I wish I could say you get used to people dying. I never did. I don’t want to. It tears a hole through me whenever somebody I love dies, no matter the circumstances. But I don’t want it to “not matter”. I don’t want it to be something that just passes. My scars are a testament to the love and the relationship that I had for and with that person. And if the scar is deep, so was the love. So be it. Scars are a testament to life. Scars are a testament that I can love deeply and live deeply and be cut, or even gouged, and that I can heal and continue to live and continue to love. And the scar tissue is stronger than the original flesh ever was. Scars are a testament to life. Scars are only ugly to people who can’t see.

As for grief, you’ll find it comes in waves. When the ship is first wrecked, you’re drowning, with wreckage all around you. Everything floating around you reminds you of the beauty and the magnificence of the ship that was, and is no more. And all you can do is float. You find some piece of the wreckage and you hang on for a while. Maybe it’s some physical thing. Maybe it’s a happy memory or a photograph. Maybe it’s a person who is also floating. For a while, all you can do is float. Stay alive.

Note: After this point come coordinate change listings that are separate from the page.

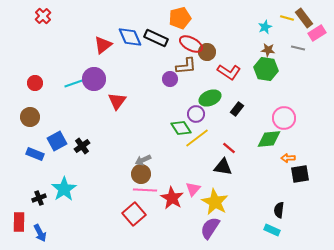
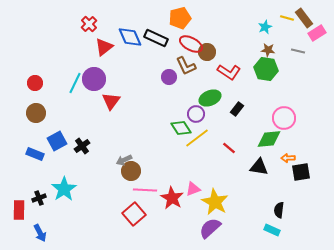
red cross at (43, 16): moved 46 px right, 8 px down
red triangle at (103, 45): moved 1 px right, 2 px down
gray line at (298, 48): moved 3 px down
brown L-shape at (186, 66): rotated 70 degrees clockwise
purple circle at (170, 79): moved 1 px left, 2 px up
cyan line at (75, 83): rotated 45 degrees counterclockwise
red triangle at (117, 101): moved 6 px left
brown circle at (30, 117): moved 6 px right, 4 px up
gray arrow at (143, 160): moved 19 px left
black triangle at (223, 167): moved 36 px right
brown circle at (141, 174): moved 10 px left, 3 px up
black square at (300, 174): moved 1 px right, 2 px up
pink triangle at (193, 189): rotated 28 degrees clockwise
red rectangle at (19, 222): moved 12 px up
purple semicircle at (210, 228): rotated 15 degrees clockwise
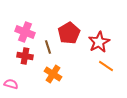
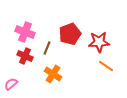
red pentagon: moved 1 px right, 1 px down; rotated 10 degrees clockwise
red star: rotated 25 degrees clockwise
brown line: moved 1 px left, 1 px down; rotated 40 degrees clockwise
red cross: rotated 14 degrees clockwise
pink semicircle: rotated 56 degrees counterclockwise
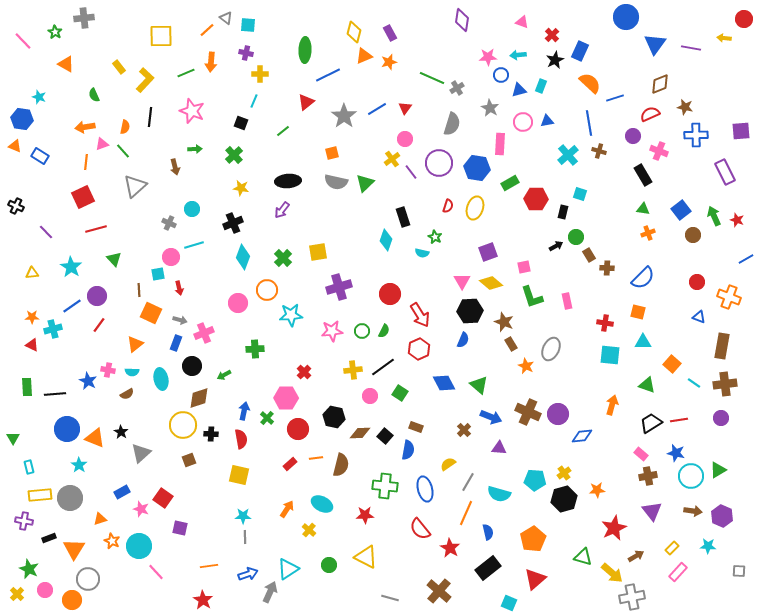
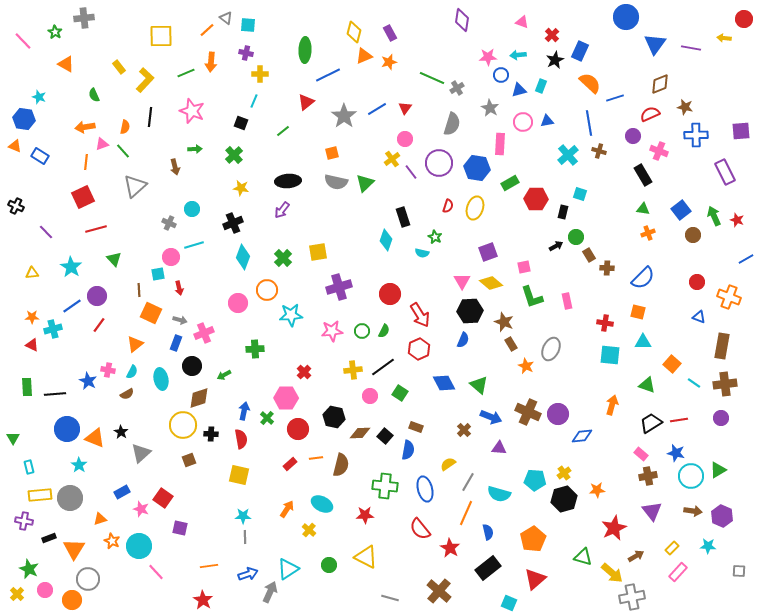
blue hexagon at (22, 119): moved 2 px right
cyan semicircle at (132, 372): rotated 64 degrees counterclockwise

In the beginning, the waves are 100 feet tall and crash over you without mercy. They come 10 seconds apart and don’t even give you time to catch your breath. All you can do is hang on and float. After a while, maybe weeks, maybe months, you’ll find the waves are still 100 feet tall, but they come further apart. When they come, they still crash all over you and wipe you out. But in between, you can breathe, you can function. You never know what’s going to trigger the grief. It might be a song, a picture, a street intersection, the smell of a cup of coffee. It can be just about anything…and the wave comes crashing. But in between waves, there is life.

In the beginning, the waves are 100 feet tall and crash over you without mercy. They come 10 seconds apart and don’t even give you time to catch your breath. All you can do is hang on and float.

Somewhere down the line, and it’s different for everybody, you find that the waves are only 80 feet tall. Or 50 feet tall. And while they still come, they come further apart. You can see them coming. An anniversary, a birthday, or Christmas, or landing at O’Hare. You can see it coming, for the most part, and prepare yourself. And when it washes over you, you know that somehow you will, again, come out the other side. Soaking wet, sputtering, still hanging on to some tiny piece of the wreckage, but you’ll come out.

Take it from an old guy. The waves never stop coming, and somehow you don’t really want them to. But you learn that you’ll survive them. And other waves will come. And you’ll survive them too. If you’re lucky, you’ll have lots of scars from lots of loves. And lots of shipwrecks.

I have never read such an accurate description of grief. It perfectly captures my own experience of losing my mother in 2008. Even now, I can remember the feeling of those waves rolling over me. More could be said about the consolation for grief, but I will leave that for another time, except for this: Christian, you are not alone. Christ is with you in the shipwreck. He will be with you until the end.